Le soufre dans les charpentes métalliques du XIXème

Durant le 1er quart du 19ème siècle, une transition historique s’est opérée dans la construction métallique des ouvrages d’art avec l’apparition d’un nouveau matériau aux caractéristiques mécaniques beaucoup plus élevée que la fonte : le fer puddlé.

Le fer puddlé doit son nom au puddlage, procédé de fabrication qui consistait en un brassage continu du fer en fusion afin de l’affiner et augmenter ses caractéristiques mécaniques (le puddlage vient de l’anglais puddle, brasser). Ce processus d’affinage avait pour conséquence de faire remonter les scories chargées d’impuretés à la surface du fer fondu. Une fois en surface, les impuretés étaient en quelque sorte « écrémées »par différentes techniques pour affiner le fer et lui conférer ses bonnes caractéristiques mécaniques. Cependant, lors de ce processus, quelques éléments à l’état d’inclusion restaient piégés : phosphore, silicium et soufre notamment. Ces inclusions – dont la teneur est élevée en phosphore – ont l’avantage majeur d’être un frein à la corrosion du fer puddlé (ce qui explique que nombre des halles métalliques de cette époque sont en très bon état de conservation) mais elles ont également l’inconvénient majeur d’être un frein à sa soudabilité, ce qui constitue la première des interrogations dans un projet de réhabilitation de structure.
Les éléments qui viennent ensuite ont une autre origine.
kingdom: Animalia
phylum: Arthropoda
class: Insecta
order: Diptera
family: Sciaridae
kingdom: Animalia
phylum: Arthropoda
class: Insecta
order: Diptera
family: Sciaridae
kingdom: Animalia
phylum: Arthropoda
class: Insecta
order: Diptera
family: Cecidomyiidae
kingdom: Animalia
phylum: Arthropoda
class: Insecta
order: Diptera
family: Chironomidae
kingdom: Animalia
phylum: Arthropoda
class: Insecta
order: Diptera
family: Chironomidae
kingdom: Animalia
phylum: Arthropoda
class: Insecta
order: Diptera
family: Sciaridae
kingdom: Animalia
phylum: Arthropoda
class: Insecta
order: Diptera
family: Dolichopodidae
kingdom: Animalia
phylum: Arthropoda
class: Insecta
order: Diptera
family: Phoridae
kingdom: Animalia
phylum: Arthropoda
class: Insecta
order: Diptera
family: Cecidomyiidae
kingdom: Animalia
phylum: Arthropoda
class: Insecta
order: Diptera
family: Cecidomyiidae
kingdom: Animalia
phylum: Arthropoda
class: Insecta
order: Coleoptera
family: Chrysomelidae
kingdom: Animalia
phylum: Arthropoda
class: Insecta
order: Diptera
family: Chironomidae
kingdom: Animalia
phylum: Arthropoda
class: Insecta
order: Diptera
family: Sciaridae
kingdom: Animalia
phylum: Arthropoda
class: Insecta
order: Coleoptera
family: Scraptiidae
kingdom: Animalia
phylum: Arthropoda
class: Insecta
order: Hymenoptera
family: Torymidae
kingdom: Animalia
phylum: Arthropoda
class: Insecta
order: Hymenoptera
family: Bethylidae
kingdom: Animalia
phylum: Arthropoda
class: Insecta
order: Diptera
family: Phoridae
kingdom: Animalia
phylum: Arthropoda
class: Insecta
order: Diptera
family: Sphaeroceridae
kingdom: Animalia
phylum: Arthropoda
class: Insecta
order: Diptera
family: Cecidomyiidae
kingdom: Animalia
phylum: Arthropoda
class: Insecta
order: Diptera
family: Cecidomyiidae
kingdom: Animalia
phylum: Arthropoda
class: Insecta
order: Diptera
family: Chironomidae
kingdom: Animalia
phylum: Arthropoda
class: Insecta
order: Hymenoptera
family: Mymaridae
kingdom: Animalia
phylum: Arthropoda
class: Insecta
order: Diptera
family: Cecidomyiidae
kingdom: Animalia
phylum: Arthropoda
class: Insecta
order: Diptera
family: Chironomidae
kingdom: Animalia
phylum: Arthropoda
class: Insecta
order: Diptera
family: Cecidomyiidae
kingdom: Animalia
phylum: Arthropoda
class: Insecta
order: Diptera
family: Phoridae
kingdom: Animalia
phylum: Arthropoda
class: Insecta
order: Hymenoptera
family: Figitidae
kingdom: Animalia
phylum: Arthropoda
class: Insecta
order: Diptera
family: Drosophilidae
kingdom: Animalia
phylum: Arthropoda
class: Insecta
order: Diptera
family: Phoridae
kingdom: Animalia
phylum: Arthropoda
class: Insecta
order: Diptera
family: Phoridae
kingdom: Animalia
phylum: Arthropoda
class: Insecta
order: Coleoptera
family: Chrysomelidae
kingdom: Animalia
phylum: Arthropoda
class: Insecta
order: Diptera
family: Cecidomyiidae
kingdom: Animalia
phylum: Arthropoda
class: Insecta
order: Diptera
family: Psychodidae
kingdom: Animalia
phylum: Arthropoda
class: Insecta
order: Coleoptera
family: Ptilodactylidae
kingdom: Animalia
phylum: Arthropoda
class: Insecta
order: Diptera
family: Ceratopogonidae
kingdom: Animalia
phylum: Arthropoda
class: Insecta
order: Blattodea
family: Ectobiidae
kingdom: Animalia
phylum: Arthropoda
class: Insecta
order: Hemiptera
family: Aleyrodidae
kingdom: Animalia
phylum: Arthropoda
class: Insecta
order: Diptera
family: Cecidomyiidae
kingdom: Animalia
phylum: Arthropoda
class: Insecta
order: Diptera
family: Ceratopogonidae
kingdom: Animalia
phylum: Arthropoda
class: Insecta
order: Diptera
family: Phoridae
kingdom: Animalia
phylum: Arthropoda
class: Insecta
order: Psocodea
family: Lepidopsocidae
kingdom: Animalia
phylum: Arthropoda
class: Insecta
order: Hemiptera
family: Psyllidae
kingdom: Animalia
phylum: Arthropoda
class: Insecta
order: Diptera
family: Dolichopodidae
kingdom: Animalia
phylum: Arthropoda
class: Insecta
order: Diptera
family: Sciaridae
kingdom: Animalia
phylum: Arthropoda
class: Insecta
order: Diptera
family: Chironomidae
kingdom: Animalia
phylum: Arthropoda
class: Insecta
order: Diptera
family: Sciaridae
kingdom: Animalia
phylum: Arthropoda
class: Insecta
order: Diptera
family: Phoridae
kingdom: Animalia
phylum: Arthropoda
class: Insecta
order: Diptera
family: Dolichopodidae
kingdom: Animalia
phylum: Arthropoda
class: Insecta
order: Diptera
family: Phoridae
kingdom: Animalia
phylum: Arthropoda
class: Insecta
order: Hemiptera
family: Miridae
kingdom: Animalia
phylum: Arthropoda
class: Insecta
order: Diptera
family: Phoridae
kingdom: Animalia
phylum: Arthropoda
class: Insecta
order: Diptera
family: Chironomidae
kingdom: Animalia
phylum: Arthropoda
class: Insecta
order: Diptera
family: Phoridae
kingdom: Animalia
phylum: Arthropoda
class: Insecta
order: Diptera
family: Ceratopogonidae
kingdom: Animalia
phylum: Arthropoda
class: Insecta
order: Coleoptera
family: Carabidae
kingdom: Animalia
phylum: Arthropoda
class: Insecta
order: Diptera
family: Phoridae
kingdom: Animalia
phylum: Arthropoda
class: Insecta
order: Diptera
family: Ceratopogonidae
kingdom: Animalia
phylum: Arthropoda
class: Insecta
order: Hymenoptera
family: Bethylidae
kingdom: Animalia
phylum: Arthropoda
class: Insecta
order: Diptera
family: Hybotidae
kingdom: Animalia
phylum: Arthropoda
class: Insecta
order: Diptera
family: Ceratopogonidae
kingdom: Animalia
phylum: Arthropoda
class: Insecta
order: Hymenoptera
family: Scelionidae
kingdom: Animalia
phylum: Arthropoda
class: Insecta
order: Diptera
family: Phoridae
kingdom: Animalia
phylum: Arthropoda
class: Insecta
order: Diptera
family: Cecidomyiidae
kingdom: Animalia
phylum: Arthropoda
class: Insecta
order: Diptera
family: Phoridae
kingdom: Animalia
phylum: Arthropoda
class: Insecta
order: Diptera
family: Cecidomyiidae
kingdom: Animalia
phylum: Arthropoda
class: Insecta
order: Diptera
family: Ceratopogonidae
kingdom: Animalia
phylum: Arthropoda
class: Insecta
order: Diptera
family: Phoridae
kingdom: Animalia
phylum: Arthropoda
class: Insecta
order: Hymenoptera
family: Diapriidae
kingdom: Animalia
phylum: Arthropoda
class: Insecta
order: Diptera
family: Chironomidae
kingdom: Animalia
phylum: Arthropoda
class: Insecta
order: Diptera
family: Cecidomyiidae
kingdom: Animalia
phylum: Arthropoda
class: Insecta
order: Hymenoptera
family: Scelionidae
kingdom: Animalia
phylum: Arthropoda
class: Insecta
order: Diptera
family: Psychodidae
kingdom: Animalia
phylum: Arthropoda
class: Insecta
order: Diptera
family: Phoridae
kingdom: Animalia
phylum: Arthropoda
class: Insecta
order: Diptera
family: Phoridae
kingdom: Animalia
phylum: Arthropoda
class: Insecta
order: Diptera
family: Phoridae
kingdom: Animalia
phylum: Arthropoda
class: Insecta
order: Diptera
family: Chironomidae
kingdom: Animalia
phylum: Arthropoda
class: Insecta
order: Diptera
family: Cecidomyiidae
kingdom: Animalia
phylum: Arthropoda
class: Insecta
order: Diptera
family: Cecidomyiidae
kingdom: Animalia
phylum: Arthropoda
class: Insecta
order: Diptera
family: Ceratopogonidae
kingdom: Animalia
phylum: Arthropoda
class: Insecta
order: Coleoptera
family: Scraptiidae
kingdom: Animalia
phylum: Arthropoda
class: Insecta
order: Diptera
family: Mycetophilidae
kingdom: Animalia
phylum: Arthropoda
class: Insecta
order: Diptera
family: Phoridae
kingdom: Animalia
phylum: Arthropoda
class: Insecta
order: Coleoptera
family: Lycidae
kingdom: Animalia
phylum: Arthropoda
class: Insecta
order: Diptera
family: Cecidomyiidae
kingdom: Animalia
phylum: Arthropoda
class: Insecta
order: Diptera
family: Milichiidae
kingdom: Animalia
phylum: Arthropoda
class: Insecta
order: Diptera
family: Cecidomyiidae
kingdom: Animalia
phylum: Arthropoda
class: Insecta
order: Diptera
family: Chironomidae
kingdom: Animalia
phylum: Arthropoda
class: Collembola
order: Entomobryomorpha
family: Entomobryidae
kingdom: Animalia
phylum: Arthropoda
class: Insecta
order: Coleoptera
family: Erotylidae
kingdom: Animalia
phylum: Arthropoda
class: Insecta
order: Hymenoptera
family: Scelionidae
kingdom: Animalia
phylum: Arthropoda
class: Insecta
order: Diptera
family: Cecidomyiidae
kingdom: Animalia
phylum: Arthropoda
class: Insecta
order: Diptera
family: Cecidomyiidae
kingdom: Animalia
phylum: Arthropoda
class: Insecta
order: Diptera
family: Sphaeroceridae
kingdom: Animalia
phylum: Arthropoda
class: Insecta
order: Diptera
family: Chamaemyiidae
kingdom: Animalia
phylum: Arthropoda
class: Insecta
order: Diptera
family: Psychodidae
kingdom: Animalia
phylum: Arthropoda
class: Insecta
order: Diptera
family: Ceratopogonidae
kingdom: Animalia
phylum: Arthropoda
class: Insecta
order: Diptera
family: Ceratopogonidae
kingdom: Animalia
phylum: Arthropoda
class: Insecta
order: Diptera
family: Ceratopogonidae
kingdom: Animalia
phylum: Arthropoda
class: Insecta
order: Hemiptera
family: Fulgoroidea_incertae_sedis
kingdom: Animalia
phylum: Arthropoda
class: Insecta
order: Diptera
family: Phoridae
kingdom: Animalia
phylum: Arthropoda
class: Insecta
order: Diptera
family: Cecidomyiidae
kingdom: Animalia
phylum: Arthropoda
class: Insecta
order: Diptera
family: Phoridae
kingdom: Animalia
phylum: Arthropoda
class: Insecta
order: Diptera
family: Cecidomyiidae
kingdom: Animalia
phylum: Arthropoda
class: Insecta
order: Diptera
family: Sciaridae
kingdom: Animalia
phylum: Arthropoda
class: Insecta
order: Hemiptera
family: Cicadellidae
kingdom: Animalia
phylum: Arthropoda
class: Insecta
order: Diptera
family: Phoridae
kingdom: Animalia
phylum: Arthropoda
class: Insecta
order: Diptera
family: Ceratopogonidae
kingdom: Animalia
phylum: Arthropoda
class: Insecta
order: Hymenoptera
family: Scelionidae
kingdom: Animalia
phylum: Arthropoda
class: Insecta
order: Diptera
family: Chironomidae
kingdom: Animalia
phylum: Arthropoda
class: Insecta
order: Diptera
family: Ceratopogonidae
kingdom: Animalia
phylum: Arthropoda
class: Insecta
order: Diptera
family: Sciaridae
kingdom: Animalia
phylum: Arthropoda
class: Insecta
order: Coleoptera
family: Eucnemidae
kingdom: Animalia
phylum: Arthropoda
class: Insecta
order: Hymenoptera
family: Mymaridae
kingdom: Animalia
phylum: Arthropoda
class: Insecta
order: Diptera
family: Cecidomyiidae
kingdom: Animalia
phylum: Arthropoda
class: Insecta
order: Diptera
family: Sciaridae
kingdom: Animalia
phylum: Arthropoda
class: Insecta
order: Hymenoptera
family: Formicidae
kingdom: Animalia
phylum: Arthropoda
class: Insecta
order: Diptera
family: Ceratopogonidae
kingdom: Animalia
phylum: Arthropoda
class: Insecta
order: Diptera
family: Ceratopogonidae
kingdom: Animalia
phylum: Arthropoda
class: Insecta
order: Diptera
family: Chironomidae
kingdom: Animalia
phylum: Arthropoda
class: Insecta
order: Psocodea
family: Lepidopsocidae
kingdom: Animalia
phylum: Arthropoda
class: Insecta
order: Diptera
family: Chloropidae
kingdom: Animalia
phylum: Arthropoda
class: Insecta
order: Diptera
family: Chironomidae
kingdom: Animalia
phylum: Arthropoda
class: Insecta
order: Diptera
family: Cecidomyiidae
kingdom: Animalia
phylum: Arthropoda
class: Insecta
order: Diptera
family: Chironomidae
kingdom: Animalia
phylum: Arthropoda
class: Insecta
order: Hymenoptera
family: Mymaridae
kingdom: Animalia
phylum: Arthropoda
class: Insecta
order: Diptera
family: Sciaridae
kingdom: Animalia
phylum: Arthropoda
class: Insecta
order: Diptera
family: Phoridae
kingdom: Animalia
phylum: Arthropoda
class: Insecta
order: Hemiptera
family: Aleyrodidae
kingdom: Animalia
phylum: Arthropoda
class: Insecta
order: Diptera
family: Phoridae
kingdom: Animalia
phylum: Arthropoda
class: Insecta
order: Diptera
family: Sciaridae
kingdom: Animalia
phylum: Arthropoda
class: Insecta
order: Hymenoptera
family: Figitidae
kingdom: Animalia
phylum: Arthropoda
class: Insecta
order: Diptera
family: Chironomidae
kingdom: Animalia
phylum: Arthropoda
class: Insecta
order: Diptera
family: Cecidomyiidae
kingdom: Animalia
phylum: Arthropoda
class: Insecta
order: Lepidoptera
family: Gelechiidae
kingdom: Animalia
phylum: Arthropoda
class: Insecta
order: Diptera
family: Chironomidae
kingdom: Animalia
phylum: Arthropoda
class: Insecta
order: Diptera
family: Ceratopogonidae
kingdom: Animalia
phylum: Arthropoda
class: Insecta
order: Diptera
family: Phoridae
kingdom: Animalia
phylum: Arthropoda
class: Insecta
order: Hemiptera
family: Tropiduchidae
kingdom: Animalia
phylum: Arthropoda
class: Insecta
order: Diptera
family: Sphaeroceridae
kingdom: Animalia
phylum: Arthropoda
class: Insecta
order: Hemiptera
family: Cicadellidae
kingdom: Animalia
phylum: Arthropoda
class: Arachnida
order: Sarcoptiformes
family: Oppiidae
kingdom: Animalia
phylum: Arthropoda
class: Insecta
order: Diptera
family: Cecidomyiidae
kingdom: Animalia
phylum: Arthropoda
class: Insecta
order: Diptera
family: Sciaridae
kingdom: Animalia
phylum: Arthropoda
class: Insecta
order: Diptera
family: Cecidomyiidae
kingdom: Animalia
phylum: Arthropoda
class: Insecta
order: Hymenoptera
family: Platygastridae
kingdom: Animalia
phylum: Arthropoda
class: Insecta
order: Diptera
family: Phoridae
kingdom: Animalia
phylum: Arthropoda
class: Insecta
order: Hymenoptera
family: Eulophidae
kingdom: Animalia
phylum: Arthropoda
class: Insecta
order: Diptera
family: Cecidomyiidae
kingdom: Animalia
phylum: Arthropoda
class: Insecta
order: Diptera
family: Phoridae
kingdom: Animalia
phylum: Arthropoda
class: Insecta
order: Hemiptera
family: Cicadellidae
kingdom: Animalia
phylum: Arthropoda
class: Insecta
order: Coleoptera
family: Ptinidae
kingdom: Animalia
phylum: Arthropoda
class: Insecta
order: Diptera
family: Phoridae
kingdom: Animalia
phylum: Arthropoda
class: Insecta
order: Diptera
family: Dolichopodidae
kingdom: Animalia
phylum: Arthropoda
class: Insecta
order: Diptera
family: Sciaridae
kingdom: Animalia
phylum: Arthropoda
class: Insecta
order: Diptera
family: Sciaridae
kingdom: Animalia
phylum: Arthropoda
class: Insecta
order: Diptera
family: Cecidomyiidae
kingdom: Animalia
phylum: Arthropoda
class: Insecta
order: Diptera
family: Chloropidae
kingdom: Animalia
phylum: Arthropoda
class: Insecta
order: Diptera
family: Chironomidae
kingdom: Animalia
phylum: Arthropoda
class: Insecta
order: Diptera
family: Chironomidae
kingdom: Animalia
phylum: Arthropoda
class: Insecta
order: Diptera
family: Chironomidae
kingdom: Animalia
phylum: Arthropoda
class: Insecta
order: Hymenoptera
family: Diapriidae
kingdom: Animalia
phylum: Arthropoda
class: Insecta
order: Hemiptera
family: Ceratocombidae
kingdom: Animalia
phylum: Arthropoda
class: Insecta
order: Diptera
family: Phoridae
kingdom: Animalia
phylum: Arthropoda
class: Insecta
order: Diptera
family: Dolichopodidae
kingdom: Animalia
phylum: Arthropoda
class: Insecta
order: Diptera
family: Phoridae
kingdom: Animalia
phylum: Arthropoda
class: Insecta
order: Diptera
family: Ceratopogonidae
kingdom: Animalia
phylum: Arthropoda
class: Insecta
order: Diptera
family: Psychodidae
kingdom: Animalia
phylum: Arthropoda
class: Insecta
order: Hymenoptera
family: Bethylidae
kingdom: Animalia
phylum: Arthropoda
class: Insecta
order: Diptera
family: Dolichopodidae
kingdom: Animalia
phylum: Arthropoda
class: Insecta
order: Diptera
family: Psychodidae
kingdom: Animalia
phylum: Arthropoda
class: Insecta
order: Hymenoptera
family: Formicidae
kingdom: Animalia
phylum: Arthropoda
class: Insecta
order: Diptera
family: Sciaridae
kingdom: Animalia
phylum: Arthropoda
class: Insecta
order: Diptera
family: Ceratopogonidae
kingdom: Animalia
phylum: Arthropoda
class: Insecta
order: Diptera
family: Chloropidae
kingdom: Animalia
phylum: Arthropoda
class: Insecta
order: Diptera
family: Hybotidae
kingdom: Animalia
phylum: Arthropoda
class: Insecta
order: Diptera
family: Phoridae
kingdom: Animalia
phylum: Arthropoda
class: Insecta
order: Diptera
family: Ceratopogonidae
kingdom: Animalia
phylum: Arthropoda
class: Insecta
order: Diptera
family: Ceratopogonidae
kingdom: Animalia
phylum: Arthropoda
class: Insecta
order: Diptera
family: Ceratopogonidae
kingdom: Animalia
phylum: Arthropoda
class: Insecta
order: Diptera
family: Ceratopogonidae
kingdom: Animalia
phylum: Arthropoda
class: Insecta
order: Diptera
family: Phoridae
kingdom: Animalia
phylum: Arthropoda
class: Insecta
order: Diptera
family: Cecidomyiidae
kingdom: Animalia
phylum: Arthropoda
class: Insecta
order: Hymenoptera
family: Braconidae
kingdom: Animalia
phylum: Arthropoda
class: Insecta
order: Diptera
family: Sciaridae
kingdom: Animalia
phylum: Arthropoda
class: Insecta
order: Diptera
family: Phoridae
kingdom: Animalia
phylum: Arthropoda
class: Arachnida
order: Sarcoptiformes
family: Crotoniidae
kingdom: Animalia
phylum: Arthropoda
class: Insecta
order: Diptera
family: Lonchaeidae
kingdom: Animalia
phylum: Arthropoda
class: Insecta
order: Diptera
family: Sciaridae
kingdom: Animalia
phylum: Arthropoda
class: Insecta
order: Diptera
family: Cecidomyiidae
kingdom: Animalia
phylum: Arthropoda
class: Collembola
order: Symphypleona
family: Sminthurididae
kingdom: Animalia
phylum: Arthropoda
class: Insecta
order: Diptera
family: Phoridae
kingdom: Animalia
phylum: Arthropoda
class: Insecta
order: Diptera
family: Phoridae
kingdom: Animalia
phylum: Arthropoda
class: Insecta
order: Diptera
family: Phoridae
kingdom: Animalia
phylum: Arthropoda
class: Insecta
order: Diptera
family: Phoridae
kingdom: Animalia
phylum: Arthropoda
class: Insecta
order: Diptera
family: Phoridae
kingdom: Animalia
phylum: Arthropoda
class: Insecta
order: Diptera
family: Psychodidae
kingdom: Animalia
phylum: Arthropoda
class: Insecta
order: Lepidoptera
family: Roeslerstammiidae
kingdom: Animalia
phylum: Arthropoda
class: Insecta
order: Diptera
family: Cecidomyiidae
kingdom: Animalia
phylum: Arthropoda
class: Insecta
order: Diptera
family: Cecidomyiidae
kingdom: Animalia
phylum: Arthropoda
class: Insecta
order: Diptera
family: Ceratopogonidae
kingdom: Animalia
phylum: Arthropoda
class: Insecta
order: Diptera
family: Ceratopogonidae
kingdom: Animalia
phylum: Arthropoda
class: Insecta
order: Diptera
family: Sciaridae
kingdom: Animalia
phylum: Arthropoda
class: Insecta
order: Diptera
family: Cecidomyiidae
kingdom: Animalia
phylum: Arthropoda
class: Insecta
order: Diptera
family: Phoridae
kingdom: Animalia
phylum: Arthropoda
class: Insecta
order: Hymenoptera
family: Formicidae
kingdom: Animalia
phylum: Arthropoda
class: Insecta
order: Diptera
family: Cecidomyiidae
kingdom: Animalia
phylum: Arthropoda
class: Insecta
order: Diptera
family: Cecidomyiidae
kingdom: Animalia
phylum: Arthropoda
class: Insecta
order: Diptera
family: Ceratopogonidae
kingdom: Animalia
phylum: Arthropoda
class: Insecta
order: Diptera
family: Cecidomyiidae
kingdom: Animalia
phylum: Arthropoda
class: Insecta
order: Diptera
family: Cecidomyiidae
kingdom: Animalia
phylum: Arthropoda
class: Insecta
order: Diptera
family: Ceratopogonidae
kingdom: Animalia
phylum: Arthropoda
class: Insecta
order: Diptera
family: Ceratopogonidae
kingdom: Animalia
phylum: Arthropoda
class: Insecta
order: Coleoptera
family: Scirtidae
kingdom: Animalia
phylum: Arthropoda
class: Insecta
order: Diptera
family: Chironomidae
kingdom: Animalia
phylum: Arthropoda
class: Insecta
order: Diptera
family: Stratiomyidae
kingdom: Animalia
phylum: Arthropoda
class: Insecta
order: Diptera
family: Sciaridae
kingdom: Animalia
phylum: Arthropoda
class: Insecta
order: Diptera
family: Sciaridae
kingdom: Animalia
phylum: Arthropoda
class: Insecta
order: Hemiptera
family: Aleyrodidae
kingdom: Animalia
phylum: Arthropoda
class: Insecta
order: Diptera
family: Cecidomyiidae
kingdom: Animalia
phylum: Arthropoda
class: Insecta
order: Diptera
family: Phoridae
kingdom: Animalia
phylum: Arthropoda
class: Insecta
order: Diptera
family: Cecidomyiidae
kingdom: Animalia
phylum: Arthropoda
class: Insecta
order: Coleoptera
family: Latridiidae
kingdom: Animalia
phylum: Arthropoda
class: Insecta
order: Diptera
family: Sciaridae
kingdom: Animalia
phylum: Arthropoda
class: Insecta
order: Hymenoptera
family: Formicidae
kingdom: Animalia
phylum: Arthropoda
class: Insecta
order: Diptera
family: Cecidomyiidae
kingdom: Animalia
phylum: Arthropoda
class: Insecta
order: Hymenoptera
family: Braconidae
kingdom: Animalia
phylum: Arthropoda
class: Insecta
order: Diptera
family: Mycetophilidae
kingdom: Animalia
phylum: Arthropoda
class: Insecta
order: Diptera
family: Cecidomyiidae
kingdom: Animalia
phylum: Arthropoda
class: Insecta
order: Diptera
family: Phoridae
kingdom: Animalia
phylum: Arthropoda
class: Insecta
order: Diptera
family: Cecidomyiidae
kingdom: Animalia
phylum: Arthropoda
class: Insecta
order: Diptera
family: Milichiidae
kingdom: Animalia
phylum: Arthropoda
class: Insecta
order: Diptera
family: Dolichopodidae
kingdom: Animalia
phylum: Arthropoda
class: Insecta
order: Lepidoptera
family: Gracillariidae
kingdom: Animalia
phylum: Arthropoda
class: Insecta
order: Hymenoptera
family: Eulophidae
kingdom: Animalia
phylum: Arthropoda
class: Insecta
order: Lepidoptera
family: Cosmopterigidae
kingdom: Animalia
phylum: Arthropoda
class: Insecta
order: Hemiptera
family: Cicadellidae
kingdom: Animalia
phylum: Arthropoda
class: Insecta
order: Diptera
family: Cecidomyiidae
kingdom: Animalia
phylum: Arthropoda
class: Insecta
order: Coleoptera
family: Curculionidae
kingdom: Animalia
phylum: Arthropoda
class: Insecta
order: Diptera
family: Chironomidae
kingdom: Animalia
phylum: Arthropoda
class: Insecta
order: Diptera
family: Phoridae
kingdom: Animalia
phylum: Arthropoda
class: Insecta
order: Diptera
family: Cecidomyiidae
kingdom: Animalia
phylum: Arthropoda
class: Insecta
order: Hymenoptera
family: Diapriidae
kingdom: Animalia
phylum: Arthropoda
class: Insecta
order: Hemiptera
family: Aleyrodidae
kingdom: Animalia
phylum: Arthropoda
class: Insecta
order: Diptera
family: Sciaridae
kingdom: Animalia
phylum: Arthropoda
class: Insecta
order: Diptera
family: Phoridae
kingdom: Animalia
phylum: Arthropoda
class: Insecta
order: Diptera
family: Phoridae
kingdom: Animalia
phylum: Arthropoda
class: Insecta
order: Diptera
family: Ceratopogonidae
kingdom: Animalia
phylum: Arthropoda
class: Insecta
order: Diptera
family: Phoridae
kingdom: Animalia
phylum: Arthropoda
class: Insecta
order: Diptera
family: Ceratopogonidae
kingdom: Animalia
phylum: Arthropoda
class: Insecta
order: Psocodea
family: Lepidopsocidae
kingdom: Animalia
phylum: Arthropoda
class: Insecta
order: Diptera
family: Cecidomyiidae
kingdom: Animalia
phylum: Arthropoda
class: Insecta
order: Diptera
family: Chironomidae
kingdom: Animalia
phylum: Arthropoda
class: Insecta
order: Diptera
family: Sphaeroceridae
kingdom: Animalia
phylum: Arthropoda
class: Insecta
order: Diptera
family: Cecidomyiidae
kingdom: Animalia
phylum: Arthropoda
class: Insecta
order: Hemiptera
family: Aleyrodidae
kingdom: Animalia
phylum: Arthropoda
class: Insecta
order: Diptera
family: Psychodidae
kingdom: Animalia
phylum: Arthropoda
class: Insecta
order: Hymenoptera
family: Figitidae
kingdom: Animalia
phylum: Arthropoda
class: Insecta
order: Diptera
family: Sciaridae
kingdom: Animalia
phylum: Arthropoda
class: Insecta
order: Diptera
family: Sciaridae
Le fait de pouvoir souder ou non ce métal peut changer complètement le projet architectural… Aussi, diagnostiquer la soudabilité d’un fer puddlé lors d’une étude préalable revient non seulement à déterminer par la chimie sa composition en carbone, manganèse, phosphore, soufre et silicium, mais également à réaliser un examen métallographique précis du métal afin d’évaluer son degré d’impuretés. A-CORROS, depuis sa création en 2007, a réalisé le diagnostic de plus de 20 structures en fer puddlé et se place désormais comme un des laboratoires français spécialistes de ce matériau.